** Data to process follows **

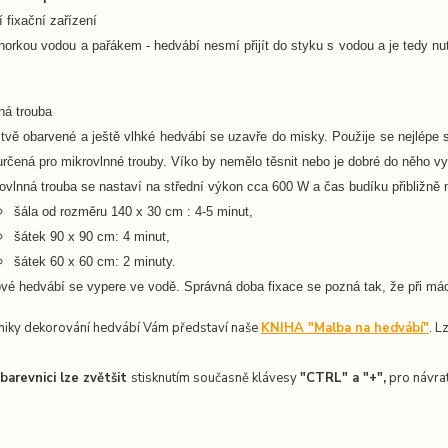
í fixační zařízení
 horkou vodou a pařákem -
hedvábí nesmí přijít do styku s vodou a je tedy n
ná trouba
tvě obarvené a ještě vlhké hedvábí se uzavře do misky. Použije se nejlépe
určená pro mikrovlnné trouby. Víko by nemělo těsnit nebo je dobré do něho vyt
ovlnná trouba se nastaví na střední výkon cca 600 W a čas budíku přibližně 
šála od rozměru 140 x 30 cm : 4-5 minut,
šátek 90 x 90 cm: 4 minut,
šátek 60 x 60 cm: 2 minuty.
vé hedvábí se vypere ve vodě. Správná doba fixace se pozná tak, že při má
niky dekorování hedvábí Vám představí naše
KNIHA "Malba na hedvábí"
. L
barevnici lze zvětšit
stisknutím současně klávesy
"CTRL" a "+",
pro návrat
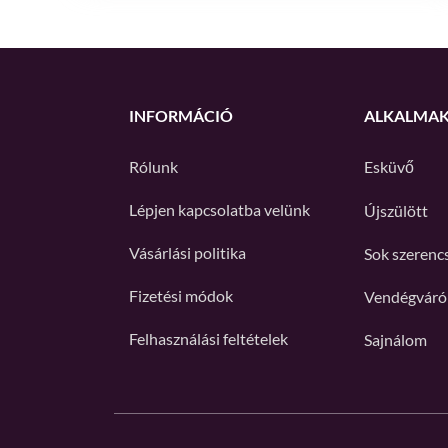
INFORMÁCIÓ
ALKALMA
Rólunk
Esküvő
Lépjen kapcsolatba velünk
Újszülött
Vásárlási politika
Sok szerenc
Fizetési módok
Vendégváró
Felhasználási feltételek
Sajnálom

** End of Data to process **
** Data to process follows **

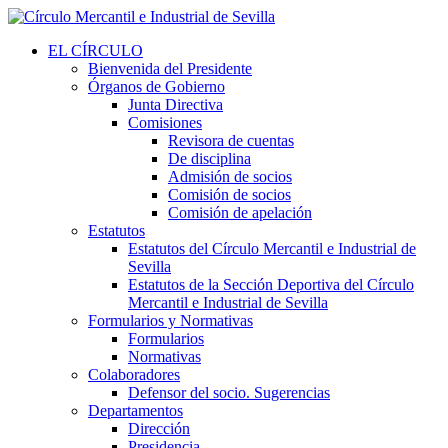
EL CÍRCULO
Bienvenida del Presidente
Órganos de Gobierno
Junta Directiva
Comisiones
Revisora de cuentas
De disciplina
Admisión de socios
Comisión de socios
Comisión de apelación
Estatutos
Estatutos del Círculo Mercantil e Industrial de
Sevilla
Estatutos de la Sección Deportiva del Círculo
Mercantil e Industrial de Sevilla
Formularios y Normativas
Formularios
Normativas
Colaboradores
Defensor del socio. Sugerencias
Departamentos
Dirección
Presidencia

** End of Data to process **
** Data to process follows **

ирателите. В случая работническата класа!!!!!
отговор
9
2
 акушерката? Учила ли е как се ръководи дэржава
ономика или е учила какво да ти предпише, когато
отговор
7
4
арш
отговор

** End of Data to process **

What you are asked to do:
Scan the listing above for the line that has "Junta Directiva", then copy exactly from that line through the line that has "Presidencia".

Answer to the exercise:
Junta Directiva
Comisiones
Revisora de cuentas
De disciplina
Admisión de socios
Comisión de socios
Comisión de apelación
Estatutos
Estatutos del Círculo Mercantil e Industrial de
Sevilla
Estatutos de la Sección Deportiva del Círculo
Mercantil e Industrial de Sevilla
Formularios y Normativas
Formularios
Normativas
Colaboradores
Defensor del socio. Sugerencias
Departamentos
Dirección
Presidencia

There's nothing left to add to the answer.